All my usual Twitter apps on my phone and computer stopped working three or four days ago- no doubt part of Elon Musk’s grand plan to make billions from his investment in Twitter. I liked Echofon on my phone and Tweetbot on the computer, as they give me pretty much everything I want (except you can’t view threads easily and some attachments or take part in polls on Echofon and occasionally I don’t seem to see all my replies - actually it’s shit) and I’ve got used to viewing things this way and too not having extra ads. Now I’ve been using the Twitter app on the phone, which is much too complicated and doesn’t show things how I like and has ads and Tweetdeck on the computer, but only in the browser as the app stopped working a few months back. That’s still the best way to do things, but it’s not really practical to use on the phone and I have got used to having instant access to Twitter at all times and check it fifteen times a minute.
BUT even though I have had a few days of this Musky nightmare, every time I go on my phone I click the Echofon app and when I am on my computer I click the Tweetbot app. Every time. I have to force quit the Tweetbot app and yet I am so accustomed to using it that I often immediately click it again. I just did it a second ago. Even though I am writing about doing it. It’s absolutely instinctive. It’s actually quite scary. Like I am a monkey in a cage who has been taught to get a reward every time it clicks a button and it’s worked for so long that it keeps clicking it even when no reward comes along.
We’re in the Matrix guys. But it’s quite a boring Matrix.
I hope they sort out the apps soon so I can be out of this Hell.
I just did it again.

I thought I was pretty good at keeping all documents and never throwing anything away. I have boxes of old receipts and credit card and utility bills that certainly go as far back as the last millennium. Every now and again I think I should chuck some of it away, but then I think that there might be something important in there. So best leave it til I die so someone else can just chuck it all in a skip. But today I needed to find some documents from eleven years ago, quite important ones that you’d think I would have set aside before any electric bill from the era, but a trawl through boxes and emails only found one of the documents I required, with about three or four all having vanished, or never having been kept. Did I put them somewhere super special? No, I don’t think so. They are, in all likelihood, just gone. 

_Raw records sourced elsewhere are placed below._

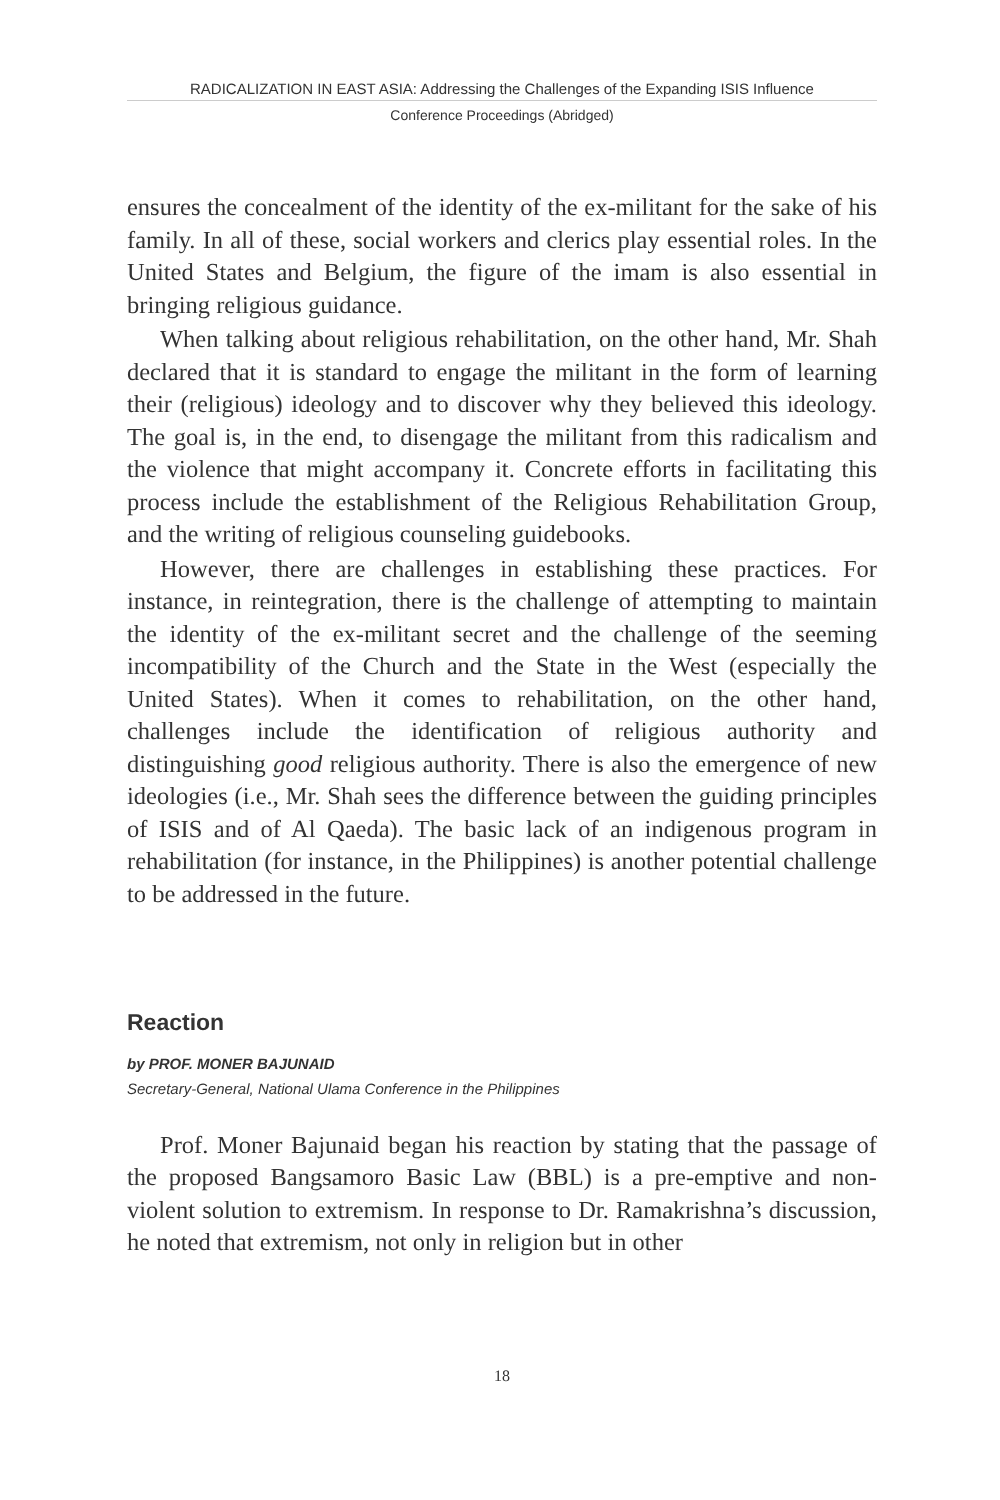RADICALIZATION IN EAST ASIA: Addressing the Challenges of the Expanding ISIS Influence
Conference Proceedings (Abridged)
ensures the concealment of the identity of the ex-militant for the sake of his family. In all of these, social workers and clerics play essential roles. In the United States and Belgium, the figure of the imam is also essential in bringing religious guidance.
When talking about religious rehabilitation, on the other hand, Mr. Shah declared that it is standard to engage the militant in the form of learning their (religious) ideology and to discover why they believed this ideology. The goal is, in the end, to disengage the militant from this radicalism and the violence that might accompany it. Concrete efforts in facilitating this process include the establishment of the Religious Rehabilitation Group, and the writing of religious counseling guidebooks.
However, there are challenges in establishing these practices. For instance, in reintegration, there is the challenge of attempting to maintain the identity of the ex-militant secret and the challenge of the seeming incompatibility of the Church and the State in the West (especially the United States). When it comes to rehabilitation, on the other hand, challenges include the identification of religious authority and distinguishing good religious authority. There is also the emergence of new ideologies (i.e., Mr. Shah sees the difference between the guiding principles of ISIS and of Al Qaeda). The basic lack of an indigenous program in rehabilitation (for instance, in the Philippines) is another potential challenge to be addressed in the future.
Reaction
by PROF. MONER BAJUNAID
Secretary-General, National Ulama Conference in the Philippines
Prof. Moner Bajunaid began his reaction by stating that the passage of the proposed Bangsamoro Basic Law (BBL) is a pre-emptive and non-violent solution to extremism. In response to Dr. Ramakrishna’s discussion, he noted that extremism, not only in religion but in other
18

It’s not a huge problem - someone will be able to find the necessary copies somewhere, but what am I doing hoarding all this stuff if I don’t even have the ones that might possibly turn out to be useful one day? It’s not like my records are a mess. All the various bits and pieces are in their own folders or envelopes and not mixed together, and you’d think I’d have made special efforts to preserve anything that might be important. But I just preserved everything else, terrified to throw it away in case it was needed later. Maybe I hoped that one day all my credit card bills would be displayed in the museum dedicated to my life up Cheddar Gorge, but not only has no one yet requested them, little or no movement has been made to establishing such a premises. Still the joke will be on everyone who thinks I am an idiot, when I become as famous as Elvis and my bill from Thames Water from 2004 is worth three times what you’d expect it to be.  Mind you, I have probably devalued all this stuff from future fame value by keeping all of it. No one is going to pay for something so plentiful.